27.            The First Respondent’s primary case before the ET was that it was not the Claimant’s employer and accordingly had not dismissed him.  It was implicit in that contention - as it was in the First Respondent’s alternative cases of frustration and resignation - that no one within the First Respondent had taken a decision to dismiss.  Having rejected those arguments, the ET was required to hold the First Respondent to proof as to the reason for the dismissal it had denied.  It failed to do so.  First, it failed to identify the person who was responsible for any decision to dismiss, the essential starting point in order to determine the “set of facts known to the employer, or … beliefs held by him which cause him to dismiss” per Cairns LJ in Abernethy v Mott, Hay & Anderson [1974] IRLR 213 CA, approved in the House of Lords per Viscount Dilhorne in W Devis & Sons Ltd v Atkins [1977] ICR 662.  The ET had, instead, effectively constructed a reason from its own view as to what should have been the reason for the termination of the Claimant’s employment, hence the language used at paragraph 57:

“… My view is that the reason was … [as] between the claimant and the [First Respondent], that action was precipitate and not justified.” (emphasis added)

 

28.            That disclosed an error of substitution: the ET was substituting its conclusion as to what the reason was, as opposed to finding what the First Respondent’s reason was.  See also the expression “Properly regarded, the reason for any termination” at the start of paragraph 59, which revealed this was the ET’s construction of events. 

 

29.            That brought into play the second basis of the appeal, the absence of evidence for the ET’s finding.  Mrs Patel, the author of the letters of 6 and 21 November 2013, did not give evidence to the effect that she had made the decision to dismiss.  Indeed, her statement made clear that neither she nor anyone else at the First Respondent had taken any decision to dismiss (see paragraph 56 of her statement, which speaks in hypothetical terms as to what the First Respondent might have done had the Claimant been treated as one of its employees).  At paragraph 57, Mrs Patel explained what would have taken place had the First Respondent accepted that the Claimant was its employee: it would have been forced to invite the Claimant to a hearing and only then would have dismissed him.  That suggested that the First Respondent would in fact have followed some kind of procedure even if ultimately the decision would have been that his employment had to be terminated before making a decision on dismissal.  As it did not hold such a meeting, it could not have made such a decision.  In the further alternative, the ET’s conclusion in this regard was perverse.

§ PROVIDED DATA:

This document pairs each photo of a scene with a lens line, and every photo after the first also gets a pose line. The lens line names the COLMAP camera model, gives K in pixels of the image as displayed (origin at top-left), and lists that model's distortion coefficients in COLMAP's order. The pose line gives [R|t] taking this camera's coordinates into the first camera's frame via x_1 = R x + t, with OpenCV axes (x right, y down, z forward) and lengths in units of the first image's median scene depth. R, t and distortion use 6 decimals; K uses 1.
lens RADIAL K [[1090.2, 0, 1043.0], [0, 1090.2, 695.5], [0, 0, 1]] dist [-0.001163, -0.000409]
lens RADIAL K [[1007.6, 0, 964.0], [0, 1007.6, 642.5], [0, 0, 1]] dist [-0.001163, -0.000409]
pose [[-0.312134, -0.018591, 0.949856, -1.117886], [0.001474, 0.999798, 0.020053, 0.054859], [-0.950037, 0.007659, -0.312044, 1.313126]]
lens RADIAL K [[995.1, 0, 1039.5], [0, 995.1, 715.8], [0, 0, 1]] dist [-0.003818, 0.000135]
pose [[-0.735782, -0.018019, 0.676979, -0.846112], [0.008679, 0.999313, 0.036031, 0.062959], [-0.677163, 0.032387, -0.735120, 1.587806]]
==
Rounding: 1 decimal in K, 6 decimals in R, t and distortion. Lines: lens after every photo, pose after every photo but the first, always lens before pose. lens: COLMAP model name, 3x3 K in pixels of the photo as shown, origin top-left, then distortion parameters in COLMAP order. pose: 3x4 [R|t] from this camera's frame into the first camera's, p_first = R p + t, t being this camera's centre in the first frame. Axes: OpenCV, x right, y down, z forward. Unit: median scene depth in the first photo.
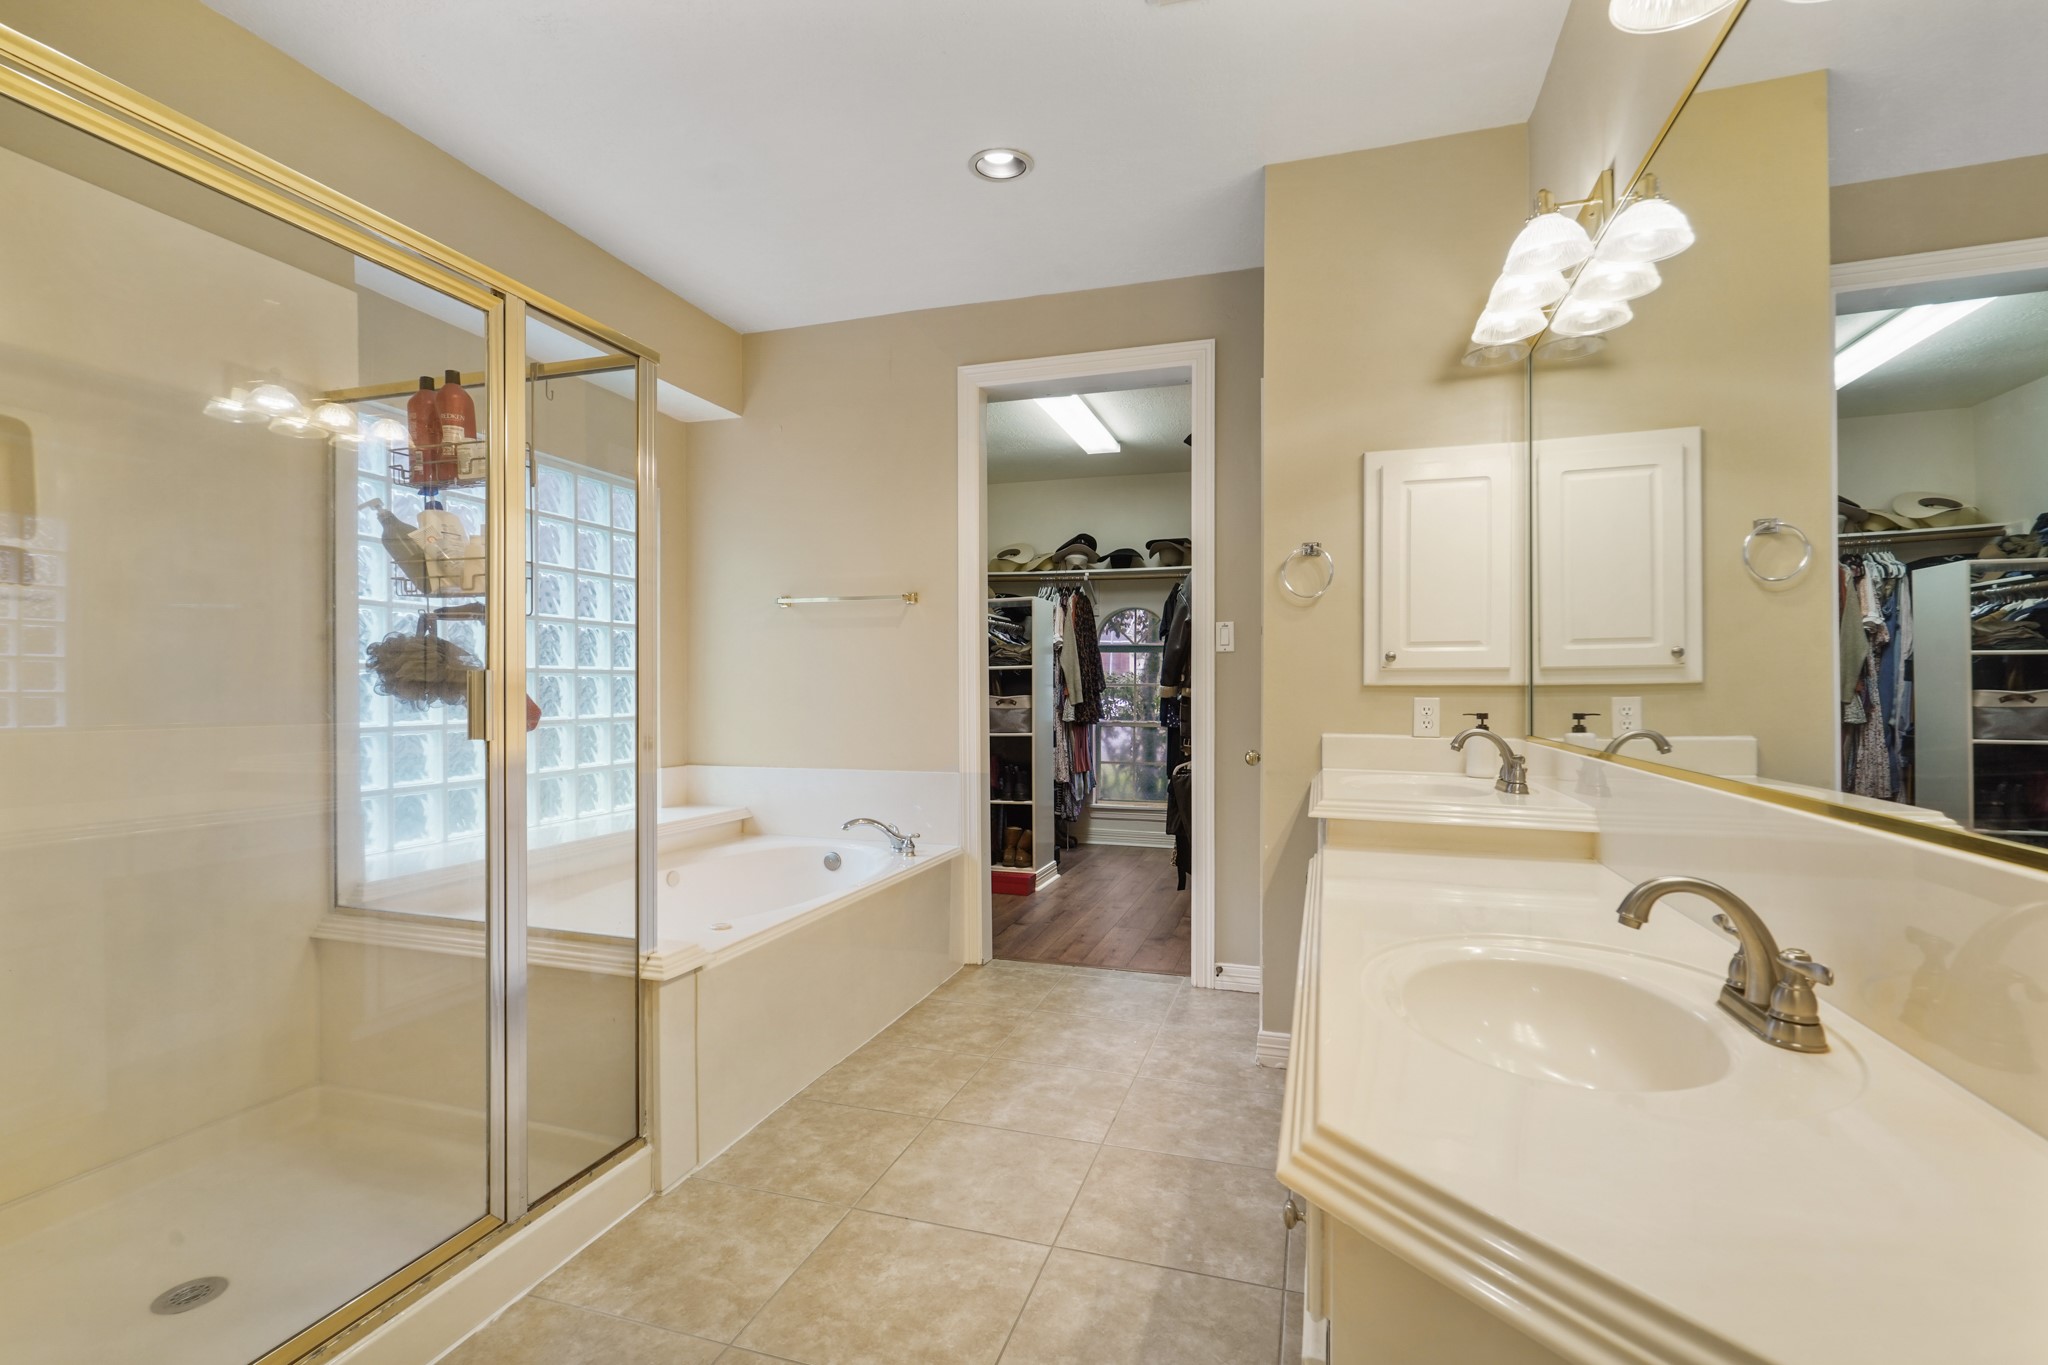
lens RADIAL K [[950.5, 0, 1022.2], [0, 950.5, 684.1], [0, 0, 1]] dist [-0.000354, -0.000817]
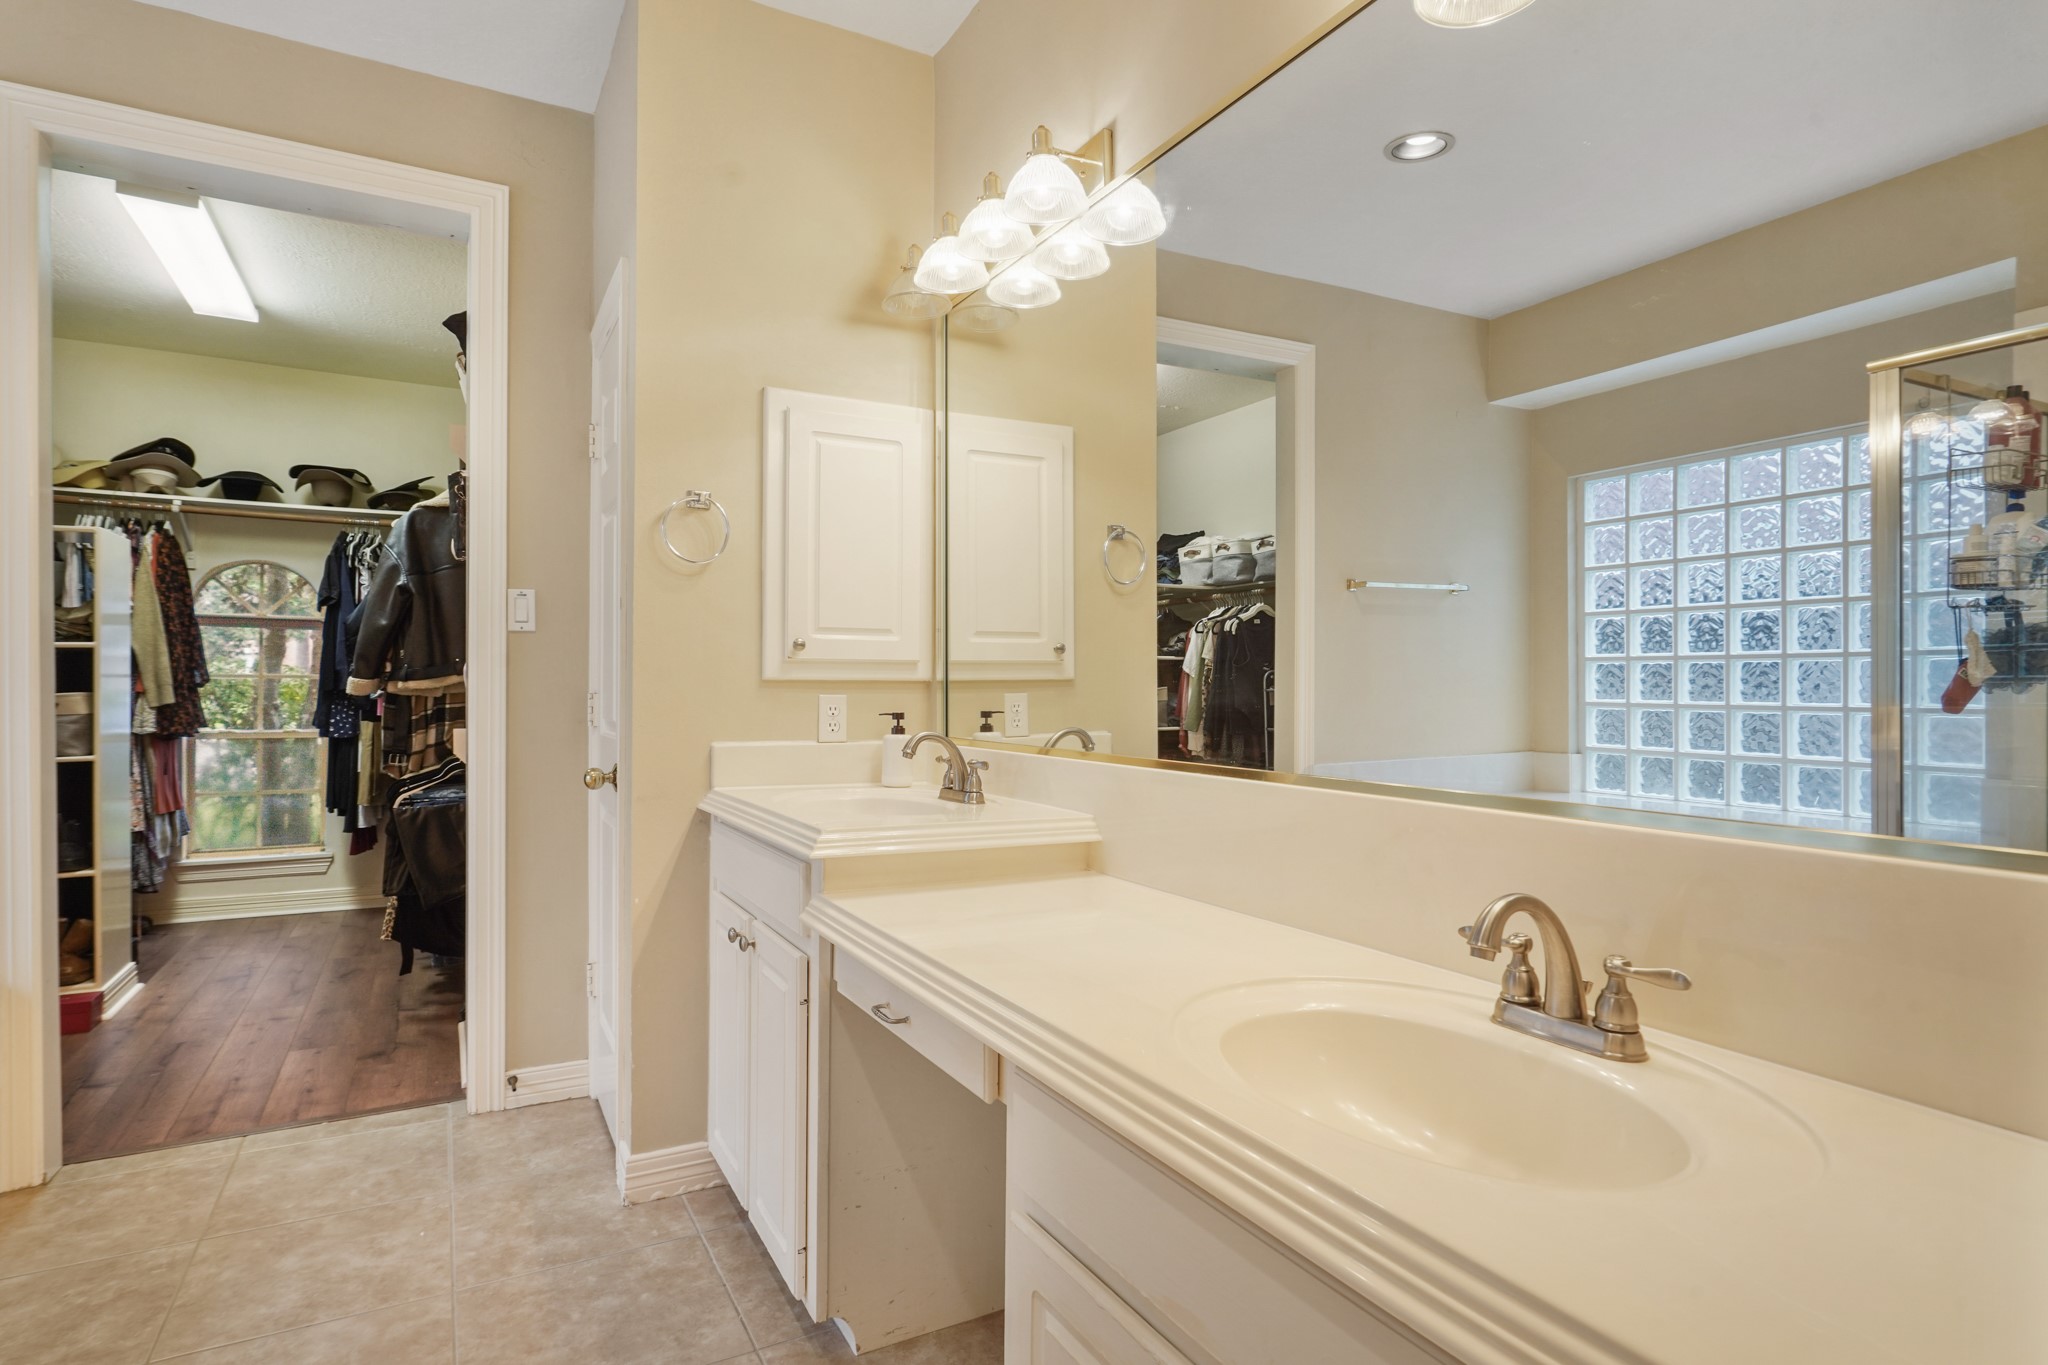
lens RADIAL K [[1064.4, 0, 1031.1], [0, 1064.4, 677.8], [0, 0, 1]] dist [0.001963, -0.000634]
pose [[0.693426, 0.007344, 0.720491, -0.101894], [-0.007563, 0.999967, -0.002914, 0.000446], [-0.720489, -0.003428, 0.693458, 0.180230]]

§ EXERCISE REQUIREMENTS:
a. In the appeal extract, who wrote the letters of 6 and 21 November 2013?
b. Using the appeal extract, explain in one to three sentences why the First Respondent could not have made a decision to dismiss the Claimant.

§ SET OF ANSWERS:
a. Mrs Patel

b. Mrs Patel explained that if the First Respondent had accepted the Claimant as its employee, it would have had to invite him to a hearing before dismissing him. Because it held no such meeting, it could not have made a decision to dismiss.